Entrevue avec Adèle Haenel

par Céline Gobert

De son premier film Les Diables de Christophe Ruggia (elle a alors 13 ans) aux Combattants de Thomas Cailley, en passant par Naissance des pieuvres réalisé par sa compagne Céline Sciamma, Adèle Haenel n’a rien perdu de sa fougue et de son goût pour des figures féminines fortes. Deux fois à l’affiche au Québec (Les Combattants donc et L’homme qu’on aimait trop d’André Téchiné), la jeune actrice de 25 ans nous parle de féminisme, de questions de genre et de politique au cinéma.

24 images : Ce qui frappe dans Les Combattants, et ce malgré le sérieux des thématiques sociales abordées, c’est la drôlerie de ton personnage Madeleine. Pour aborder ce comique là, est-ce que tu as compté seulement sur la solidité du texte ou bien tu as mis en place une certaine gestuelle et attitude ?
Adèle Haenel :
Le rôle était très précisément écrit et je n’ai pas particulièrement cherché à improviser. Mon rapport au texte était très précis, mot à mot. Pour moi, c’est quasiment obligatoire dans le sens où le film repose sur l’architecture du duo que forment Arnaud et Madeleine. Il y a quelques propositions d’improvisations, acceptées ou pas, mais sans l’idée qu’il faille « insuffler de la vie » avec une langue qui n’est pas celle du scénario. Personnellement, j’ai toujours trouvé ça drôle, dans la vie ça me fait rire. J’ai essayé de l’incarner à 100%, d’aller au bout du truc. Pour moi c’était une dimension fondamentale et hyper joyeuse du rôle.

● ● ●

**Consigne A**
Reproduisez mot pour mot, s'il vous plaît, le passage de l'entrevue qui va de « De son premier » jusqu'à « et attitude ? ».
**Consigne B**
Répondez brièvement à ces questions sur l'entrevue :
(i) Quel âge avait Adèle Haenel lors de son premier film, Les Diables ?
(ii) Quel est le prénom de son personnage dans Les Combattants ?
(iii) Qui a réalisé L'homme qu'on aimait trop ?
**Consigne C**
Relevez tous les titres de films mentionnés dans l'entrevue.

**Informations affichées**
● ● ●

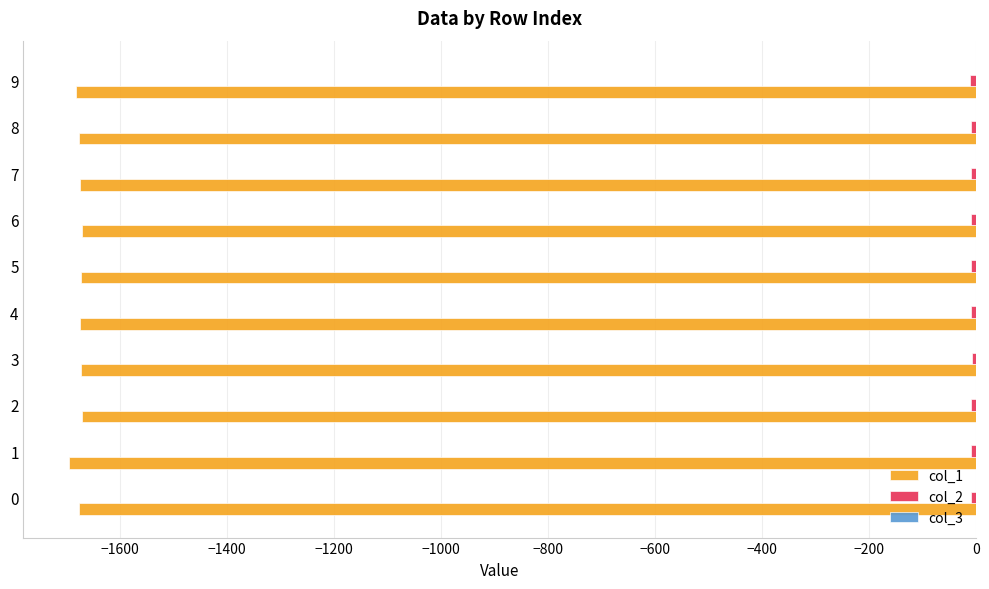

Reading right to left, transcribe all the data shown in this chart.

col_1: -1683.0	-1675.9	-1674.7	-1670.7	-1673.9	-1675.5	-1673.0	-1671.8	-1695.6	-1675.9
col_2: -10.7	-9.8	-9.0	-8.8	-9.2	-9.3	-8.2	-8.7	-10.0	-8.9
col_3: -0.1	-0.1	-0.1	-0.1	-0.1	-0.1	-0.1	-0.1	-0.2	-0.1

● ● ●

**Votre réponse A**
De son premier film Les Diables de Christophe Ruggia (elle a alors 13 ans) aux Combattants de Thomas Cailley, en passant par Naissance des pieuvres réalisé par sa compagne Céline Sciamma, Adèle Haenel n’a rien perdu de sa fougue et de son goût pour des figures féminines fortes. Deux fois à l’affiche au Québec (Les Combattants donc et L’homme qu’on aimait trop d’André Téchiné), la jeune actrice de 25 ans nous parle de féminisme, de questions de genre et de politique au cinéma.

24 images : Ce qui frappe dans Les Combattants, et ce malgré le sérieux des thématiques sociales abordées, c’est la drôlerie de ton personnage Madeleine. Pour aborder ce comique là, est-ce que tu as compté seulement sur la solidité du texte ou bien tu as mis en place une certaine gestuelle et attitude ?

**Votre réponse B**
(i) 13 ans
(ii) Madeleine
(iii) André Téchiné

**Votre réponse C**
Les Diables
Les Combattants
Naissance des pieuvres
L'homme qu'on aimait trop